# GIVEN TEXT:
★ ★ ★

I don't know that the Fed is "smashing the yield curve" by not acting to drain reserves (by leaving more T Bonds out there) and not pushing up interest rates.
At that point, lower rates ostensibly encourage people and businesses to go to Banks to get more credit created (by signed loan contracts and keystrokes adding Loans to accounts, not by multiplying reserves), so that doesn't create "net" dollars or "net" savings, but overall credit expansion does increase the overall number of dollars in play.
The biggest overall credit expansion is loans on housing, which is really land value, which means mortgage loans. Corporate loans and cars are also in there, as well as student loans. Credit cards are in there too. All such loans are hard linked to the obligation to a-mort-ize over time, i.e. pay them back. This is unlike federal spending which never has an obligation to be paid back, except when idiots are trying to balance the federal budget and strangle the economy. (It's like the US imposes economic-financial sanctions, but instead of imposing those on enemy countries, Congress imposes those sanctions on Americans when they insist on fiscal responsibility and balance the budget.)

★ ★ ★

# RECORD SET:
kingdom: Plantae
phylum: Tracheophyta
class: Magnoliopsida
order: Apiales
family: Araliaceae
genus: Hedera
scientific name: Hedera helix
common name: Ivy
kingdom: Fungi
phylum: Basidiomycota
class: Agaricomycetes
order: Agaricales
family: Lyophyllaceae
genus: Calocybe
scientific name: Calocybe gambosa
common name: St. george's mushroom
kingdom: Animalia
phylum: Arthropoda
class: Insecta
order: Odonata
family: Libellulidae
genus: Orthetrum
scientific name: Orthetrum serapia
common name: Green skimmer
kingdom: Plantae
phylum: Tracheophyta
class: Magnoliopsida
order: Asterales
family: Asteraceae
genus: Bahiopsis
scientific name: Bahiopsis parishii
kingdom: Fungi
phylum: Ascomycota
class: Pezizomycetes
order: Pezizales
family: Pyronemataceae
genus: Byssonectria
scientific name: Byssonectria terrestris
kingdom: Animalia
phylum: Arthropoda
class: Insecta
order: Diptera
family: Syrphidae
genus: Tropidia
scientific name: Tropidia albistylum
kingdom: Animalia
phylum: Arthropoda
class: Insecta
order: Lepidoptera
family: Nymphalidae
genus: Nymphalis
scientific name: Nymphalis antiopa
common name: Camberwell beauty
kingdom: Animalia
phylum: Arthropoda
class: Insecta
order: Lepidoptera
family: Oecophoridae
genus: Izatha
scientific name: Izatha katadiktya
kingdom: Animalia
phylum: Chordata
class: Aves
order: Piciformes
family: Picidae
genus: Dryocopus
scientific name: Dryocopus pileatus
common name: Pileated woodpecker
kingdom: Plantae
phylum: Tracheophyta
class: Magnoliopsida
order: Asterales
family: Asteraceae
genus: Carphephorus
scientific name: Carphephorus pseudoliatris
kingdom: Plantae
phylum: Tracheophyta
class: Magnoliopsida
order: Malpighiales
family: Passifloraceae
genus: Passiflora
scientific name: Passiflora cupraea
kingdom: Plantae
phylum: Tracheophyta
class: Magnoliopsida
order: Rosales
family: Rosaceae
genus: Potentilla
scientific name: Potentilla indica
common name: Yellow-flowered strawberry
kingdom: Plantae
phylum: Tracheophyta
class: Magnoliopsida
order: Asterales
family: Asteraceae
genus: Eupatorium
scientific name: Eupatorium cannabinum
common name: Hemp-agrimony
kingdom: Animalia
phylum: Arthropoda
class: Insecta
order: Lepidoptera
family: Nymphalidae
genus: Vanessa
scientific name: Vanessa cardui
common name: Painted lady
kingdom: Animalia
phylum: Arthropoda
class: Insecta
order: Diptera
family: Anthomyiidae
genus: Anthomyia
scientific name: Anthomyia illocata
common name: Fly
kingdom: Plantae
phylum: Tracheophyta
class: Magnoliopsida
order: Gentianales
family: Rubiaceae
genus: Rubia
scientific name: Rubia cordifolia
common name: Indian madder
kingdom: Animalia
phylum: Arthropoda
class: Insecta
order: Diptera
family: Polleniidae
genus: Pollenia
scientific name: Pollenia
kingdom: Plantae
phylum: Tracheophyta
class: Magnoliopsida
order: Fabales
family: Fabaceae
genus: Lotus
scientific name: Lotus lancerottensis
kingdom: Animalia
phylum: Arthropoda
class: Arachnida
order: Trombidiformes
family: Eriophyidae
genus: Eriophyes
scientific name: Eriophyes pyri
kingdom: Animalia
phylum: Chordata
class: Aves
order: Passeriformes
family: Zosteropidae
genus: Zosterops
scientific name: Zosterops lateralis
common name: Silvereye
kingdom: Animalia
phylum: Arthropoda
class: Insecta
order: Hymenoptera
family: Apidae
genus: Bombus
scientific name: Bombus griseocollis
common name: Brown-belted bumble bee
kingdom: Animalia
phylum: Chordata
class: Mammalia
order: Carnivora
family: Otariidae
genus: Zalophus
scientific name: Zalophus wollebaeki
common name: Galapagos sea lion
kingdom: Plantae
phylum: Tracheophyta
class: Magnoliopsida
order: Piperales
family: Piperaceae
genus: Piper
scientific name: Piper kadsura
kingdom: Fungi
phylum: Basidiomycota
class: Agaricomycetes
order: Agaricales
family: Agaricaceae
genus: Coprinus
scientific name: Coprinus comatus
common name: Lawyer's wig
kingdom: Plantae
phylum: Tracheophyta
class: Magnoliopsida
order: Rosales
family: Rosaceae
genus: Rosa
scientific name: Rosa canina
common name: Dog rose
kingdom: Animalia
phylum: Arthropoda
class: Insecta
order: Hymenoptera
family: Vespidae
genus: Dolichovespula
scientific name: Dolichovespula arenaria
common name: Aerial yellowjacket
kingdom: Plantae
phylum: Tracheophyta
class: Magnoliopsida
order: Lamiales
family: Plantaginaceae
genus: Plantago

★ ★ ★

# TASKS:
1) In the text on Fed policy and credit, what is named as the biggest overall credit expansion?
2) Write out the passage of the text on Fed policy and credit between "The biggest overall" and "balance the budget.)", inclusive.

# SOLVED PROBLEMS:
1) Loans on housing, meaning mortgage loans.

2)
The biggest overall credit expansion is loans on housing, which is really land value, which means mortgage loans. Corporate loans and cars are also in there, as well as student loans. Credit cards are in there too. All such loans are hard linked to the obligation to a-mort-ize over time, i.e. pay them back. This is unlike federal spending which never has an obligation to be paid back, except when idiots are trying to balance the federal budget and strangle the economy. (It's like the US imposes economic-financial sanctions, but instead of imposing those on enemy countries, Congress imposes those sanctions on Americans when they insist on fiscal responsibility and balance the budget.)